II. {¶ 23} In her second assignment of error, Appellant assigns error to the trial court's finding that she was not an insured under the policy of insurance issued by Lancer to her father's employer, Davis Tours, Inc. We disagree.

{¶ 24} It is conceded by Appellee Lancer that the reduction/rejection form contained in the business automobile policy was inadequate as such did not comply with the requirements of Linko v.Indemnity Ins. Co. (2000), 90 Ohio St.3d 445. Um/UIM coverage therefore arose by operation of law in an amount equal to the liability limits contained in the policy.

{¶ 25} This court has previously looked to the language of the auto liability policy to determine who is an insured when the UM/UIM coverage arises by operation of law. See Szekeres v. State Farm Fire andCasualty Co., Licking App. No. 02CA0004, 2002-Ohio-5989; Walton v.Continental Casualty Co., Holmes App. No. 02CA002, 2002-Ohio-3831. See also, Scott-Pontzer v. Liberty Mutual Fire Insurance, 85 Ohio St.3d 660,1999-Ohio-292.

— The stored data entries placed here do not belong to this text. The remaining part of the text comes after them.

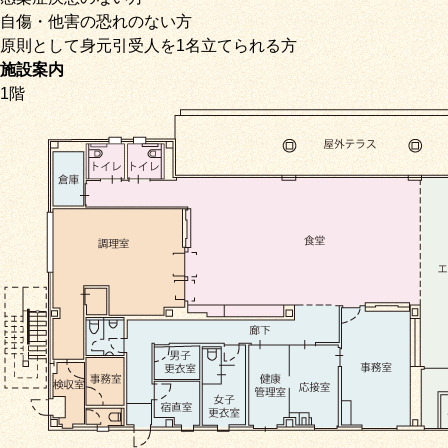
自傷・他害の恐れのない方
原則として身元引受人を1名立てられる方
施設案内
1階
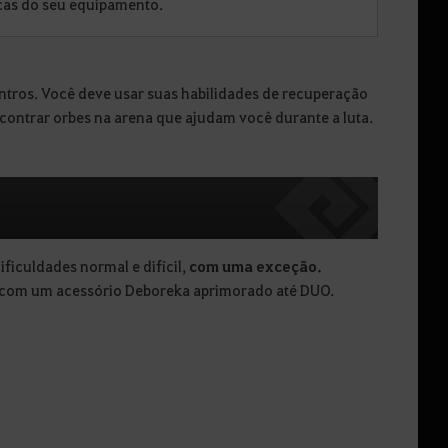
ticas do seu equipamento.
ntros. Você deve usar suas habilidades de recuperação
ncontrar orbes na arena que ajudam você durante a luta.
ficuldades normal e difícil,
com uma exceção.
lo com um acessório Deboreka aprimorado até DUO.
.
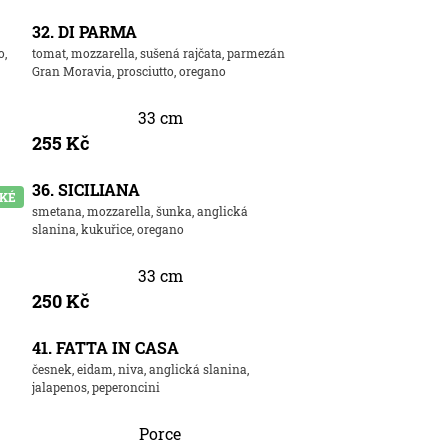
32. DI PARMA
o,
tomat, mozzarella, sušená rajčata, parmezán
Gran Moravia, prosciutto, oregano
33 cm
255 Kč
36. SICILIANA
SKÉ
smetana, mozzarella, šunka, anglická
slanina, kukuřice, oregano
33 cm
250 Kč
41. FATTA IN CASA
česnek, eidam, niva, anglická slanina,
jalapenos, peperoncini
Porce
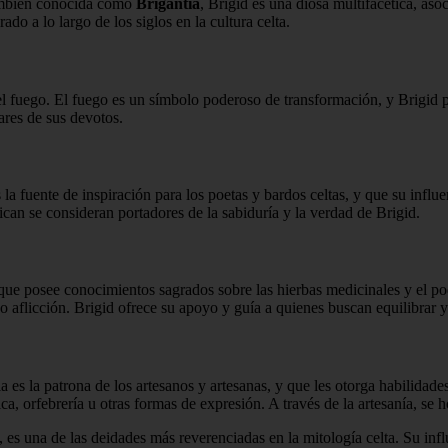
También conocida como
Brigantia
, Brigid es una diosa multifacética, asoc
ado a lo largo de los siglos en la cultura celta.
 fuego. El fuego es un símbolo poderoso de transformación, y Brigid pe
ares de sus devotos.
s la fuente de inspiración para los poetas y bardos celtas, y que su influ
can se consideran portadores de la sabiduría y la verdad de Brigid.
 que posee conocimientos sagrados sobre las hierbas medicinales y el 
flicción. Brigid ofrece su apoyo y guía a quienes buscan equilibrar y r
la es la patrona de los artesanos y artesanas, y que les otorga habilidad
ca, orfebrería u otras formas de expresión. A través de la artesanía, se h
ía, es una de las deidades más reverenciadas en la mitología celta. Su in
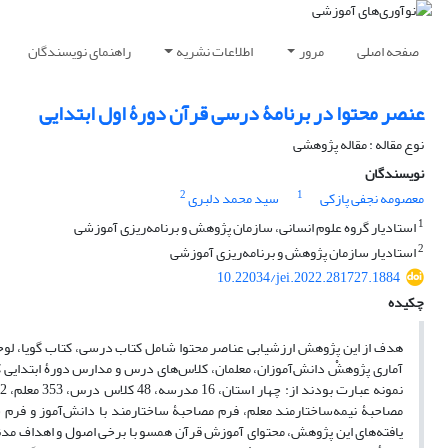
صفحه اصلی
مرور
اطلاعات نشریه
راهنمای نویسندگان
عنصر محتوا در برنامۀ درسی قرآن دورۀ اول ابتدایی
نوع مقاله : مقاله پژوهشی
نویسندگان
2
1
معصومه نجفی پازکی
سید محمد دلبری
1
استادیار گروه علوم ‌انسانی، سازمان پژوهش و برنامه‌ریزی آموزشی
2
استادیار سازمان پژوهش و برنامه‌ریزی آموزشی
10.22034/jei.2022.281727.1884
چکیده
هدف از این پژوهش ارزشیابی عناصر محتوا شامل کتاب درسی، کتاب گویا، لوحۀ
آماری پژوهشْ دانش‌آموزان، معلمان، کلاس‌های درس و مدارس دورۀ ابتدایی 
مصاحبۀ نیمه‌ساختارمند معلم، فرم مصاحبۀ ساختارمند با دانش‌آموز و فرم س
یافته‌های این پژوهش، محتوای آموزش قرآن همسو با برخی اصول و اهداف مدنظ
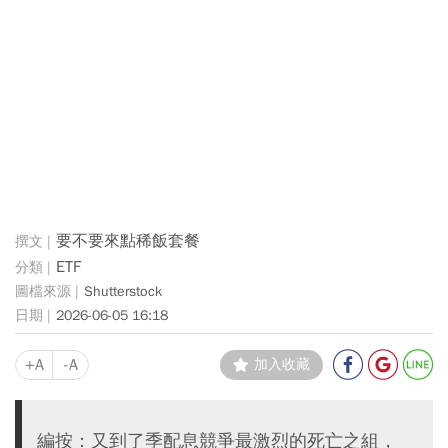
要不要來點稀飯套餐
ETF
Shutterstock
2026-06-05 16:18
+A
-A
加入收藏
編按：又到了季配息競爭最激烈的死亡之組，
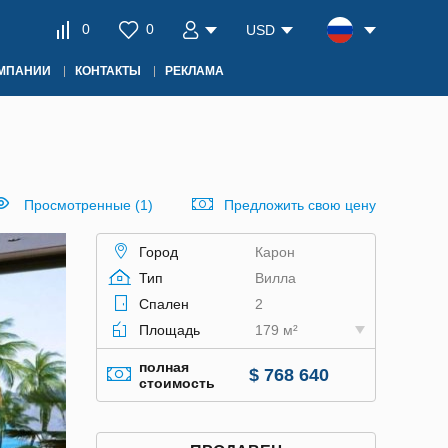
0
0
USD
ОМПАНИИ
КОНТАКТЫ
РЕКЛАМА
Просмотренные (1)
Предложить свою цену
Город
Карон
Тип
Вилла
Спален
2
Площадь
179 м²
полная
$ 768 640
стоимость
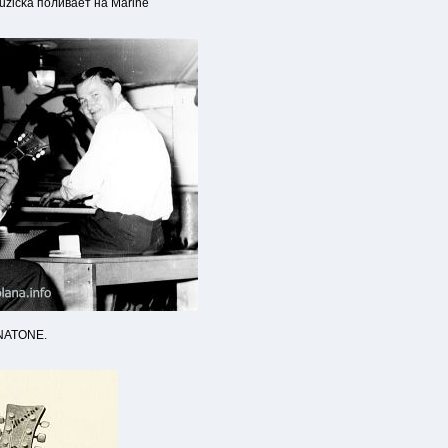
Ruzicka поливает на Marinе
GNATONE.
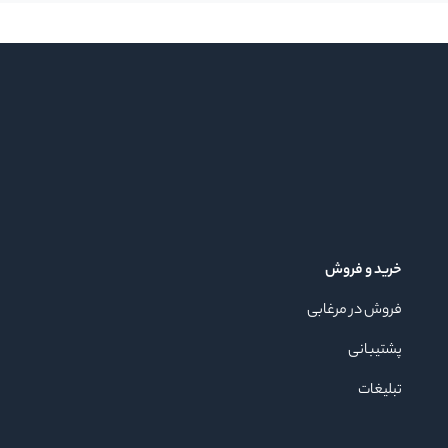
خرید و فروش
فروش در مرغابی
پشتیبانی
تبلیغات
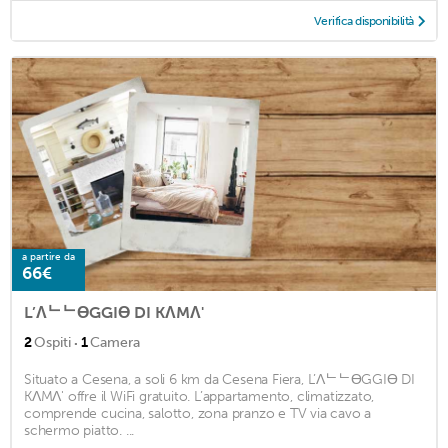
Verifica disponibilità
a partire da
66€
L’ΛᄂᄂӨGGIӨ DI KΛMΛ'
·
2
Ospiti
1
Camera
Situato a Cesena, a soli 6 km da Cesena Fiera, L’ΛᄂᄂӨGGIӨ DI
KΛMΛ' offre il WiFi gratuito. L’appartamento, climatizzato,
comprende cucina, salotto, zona pranzo e TV via cavo a
schermo piatto. ...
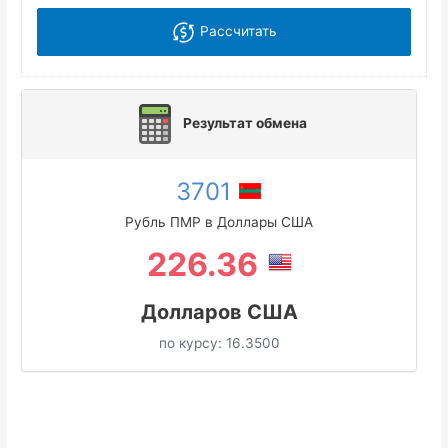
Рассчитать
Результат обмена
3701
Рубль ПМР в Доллары США
226.36
Долларов США
по курсу:
16.3500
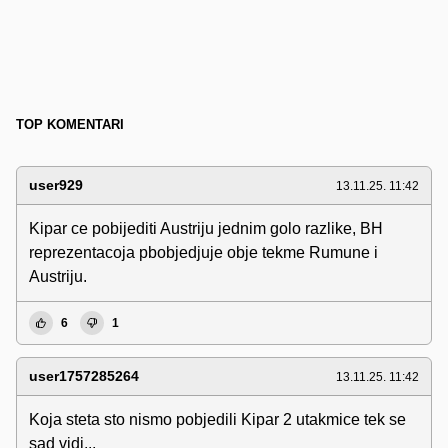
TOP KOMENTARI
user929
13.11.25. 11:42
Kipar ce pobijediti Austriju jednim golo razlike, BH
reprezentacoja pbobjedjuje obje tekme Rumune i
Austriju.
6
1
user1757285264
13.11.25. 11:42
Koja steta sto nismo pobjedili Kipar 2 utakmice tek se
sad vidi...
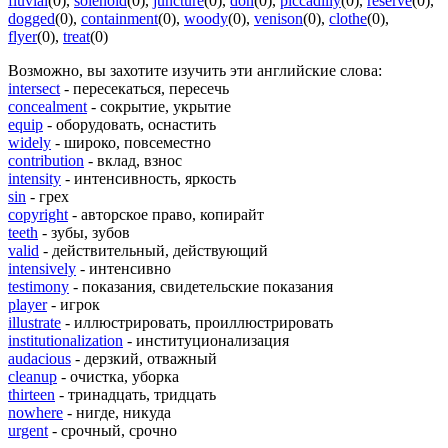
fluvial
(0)
,
solenoid
(0)
,
juncture
(0)
,
don
(0)
,
piccadilly
(0)
,
reserve
(0)
,
dogged
(0)
,
containment
(0)
,
woody
(0)
,
venison
(0)
,
clothe
(0)
,
flyer
(0)
,
treat
(0)
Возможно, вы захотите изучить эти английские слова:
intersect
- пересекаться, пересечь
concealment
- сокрытие, укрытие
equip
- оборудовать, оснастить
widely
- широко, повсеместно
contribution
- вклад, взнос
intensity
- интенсивность, яркость
sin
- грех
copyright
- авторское право, копирайт
teeth
- зубы, зубов
valid
- действительный, действующий
intensively
- интенсивно
testimony
- показания, свидетельские показания
player
- игрок
illustrate
- иллюстрировать, проиллюстрировать
institutionalization
- институционализация
audacious
- дерзкий, отважный
cleanup
- очистка, уборка
thirteen
- тринадцать, тридцать
nowhere
- нигде, никуда
urgent
- срочный, срочно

{¶ 26} We find the policy language in the case sub judice to be virtually identical to the language contained in the policy we reviewed in Jordan v. Travelers Property Casualty Ins. Co. (March 17, 2002), Stark App. No. 2002CA00248, wherein this Court

{¶ 27} stated:

{¶ 28} "[T]he auto liability policy does not include language which would protect family members of the insured. The auto liability policy states the following:

{¶ 29} "WHO IS INSURED

{¶ 30} "The following are `Insureds':

{¶ 31} "a. You for any covered `auto'.

{¶ 32} "b. Anyone else while using with your permission a covered `auto' you own, hire or borrow except:

{¶ 33} "(1) The owner or anyone else from whom you hire or borrow a covered `auto'. This exception does not apply if the covered `auto' is a `trailer' connected to a covered `auto' you own.

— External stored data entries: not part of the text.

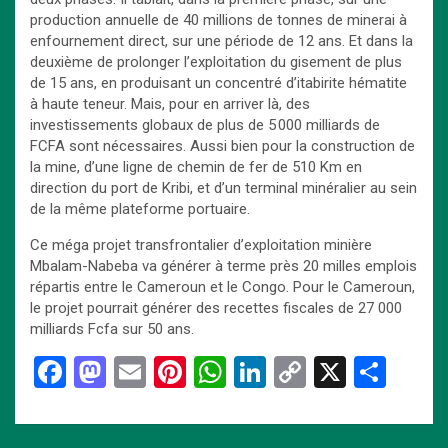
production annuelle de 40 millions de tonnes de minerai à
enfournement direct, sur une période de 12 ans. Et dans la
deuxième de prolonger l’exploitation du gisement de plus
de 15 ans, en produisant un concentré d’itabirite hématite
à haute teneur. Mais, pour en arriver là, des
investissements globaux de plus de 5 000 milliards de
FCFA sont nécessaires. Aussi bien pour la construction de
la mine, d’une ligne de chemin de fer de 510 Km en
direction du port de Kribi, et d’un terminal minéralier au sein
de la même plateforme portuaire.
Ce méga projet transfrontalier d’exploitation minière
Mbalam-Nabeba va générer à terme près 20 milles emplois
répartis entre le Cameroun et le Congo. Pour le Cameroun,
le projet pourrait générer des recettes fiscales de 27 000
milliards Fcfa sur 50 ans.
F
M
E
Pi
W
Li
C
X
P
a
a
m
nt
h
n
o
ar
ce
st
ail
er
at
ke
py
ta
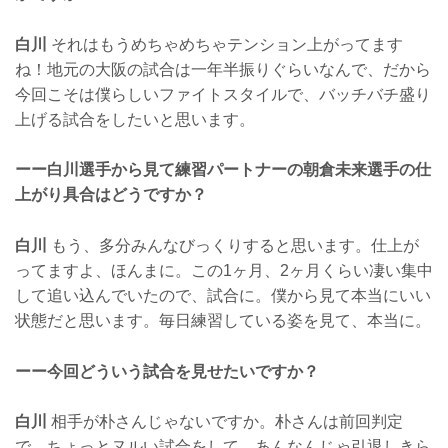
白川
それはもうめちゃめちゃテンション上がってます
ね！地元の大阪の試合は一年半振りぐらいなんで、だから
今回こそは僕らしいファイトスタイルで、バッチバチ盛り
上げる試合をしたいと思います。
ーー白川選手から見て練習パートナーの朝倉未来選手の仕
上がり具合はどうですか？
白川
もう、多分みんなびっくりすると思います。仕上が
ってますよ、ほんまに。この1ヶ月、2ヶ月くらい凄い集中
して追い込んでいたので、試合に。僕から見て本当にいい
状態だと思います。毎日練習している姿を見て、本当に。
ーー今回どういう試合を見せたいですか？
白川
相手が朴さんじゃないですか。朴さんは前回判定
で、ちょっとヌルい試合をして、あんなんじゃ引退しきら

{¶ 34} "(2) Your employee if the covered `auto' is owned by that employee or a member of his or her household.

{¶ 35} "(3) Someone using a covered `auto' while he or she is working in a business of selling, servicing, repairing or parking `autos' unless that business is yours.

{¶ 36} "(4) Anyone other than your "employees", partners (if you are a partnership), member (if you are a limited liability company), or a lessee or borrower or any of their "employees", while moving property to or from a covered `auto'.

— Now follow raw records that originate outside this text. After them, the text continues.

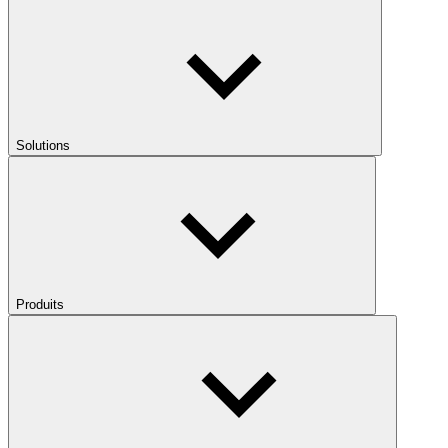
Solutions
Produits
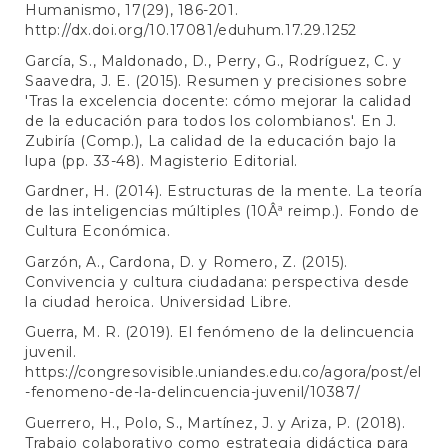
Humanismo, 17(29), 186-201.
http://dx.doi.org/10.17081/eduhum.17.29.1252
García, S., Maldonado, D., Perry, G., Rodríguez, C. y
Saavedra, J. E. (2015). Resumen y precisiones sobre
'Tras la excelencia docente: cómo mejorar la calidad
de la educación para todos los colombianos'. En J.
Zubiría (Comp.), La calidad de la educación bajo la
lupa (pp. 33-48). Magisterio Editorial.
Gardner, H. (2014). Estructuras de la mente. La teoría
de las inteligencias múltiples (10Âª reimp.). Fondo de
Cultura Económica.
Garzón, A., Cardona, D. y Romero, Z. (2015).
Convivencia y cultura ciudadana: perspectiva desde
la ciudad heroica. Universidad Libre.
Guerra, M. R. (2019). El fenómeno de la delincuencia
juvenil.
https://congresovisible.uniandes.edu.co/agora/post/el
-fenomeno-de-la-delincuencia-juvenil/10387/
Guerrero, H., Polo, S., Martínez, J. y Ariza, P. (2018).
Trabajo colaborativo como estrategia didáctica para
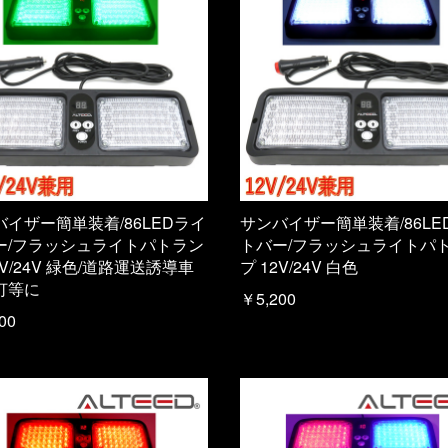
バイザー簡単装着/86LEDライ
サンバイザー簡単装着/86LE
ー/フラッシュライトパトラン
トバー/フラッシュライトパ
2V/24V 緑色/道路運送誘導車
プ 12V/24V 白色
灯等に
￥5,200
00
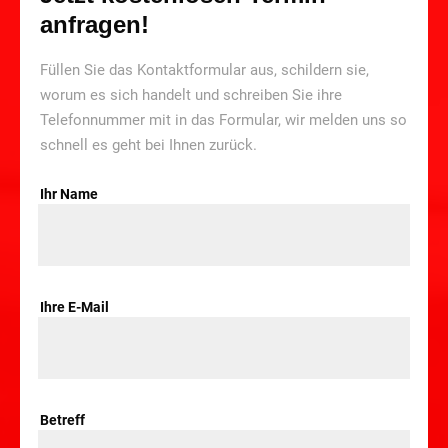
anfragen!
Füllen Sie das Kontaktformular aus, schildern sie,
worum es sich handelt und schreiben Sie ihre
Telefonnummer mit in das Formular, wir melden uns so
schnell es geht bei Ihnen zurück.
Ihr Name
Ihre E-Mail
Betreff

{¶ 37} "(5) A partner (if you are a partnership), or a member (if you are a limited liability company) for a covered `auto' owned by him or her or a member of his or her household.

{¶ 38} "c. Anyone liable for the conduct of an `insured' described above but only to the extent of that liability."

{¶ 39} Thus, if UM/UIM coverage arose by operation of law, Appellant Charlene Morrison, as a family member, would not be an insured under the policy. Therefore, we again find no error.

{¶ 40} Appellant's second assignment of error is denied.

{¶ 41} For the foregoing reasons, the judgment of the Court of Common Pleas of Stark County, Ohio, is affirmed in part and reversed in part and this matter is remanded to the trial court for proceeding consistent with this opinion

By: Boggins, J., Gwin, P.J. and Wise, J. concur.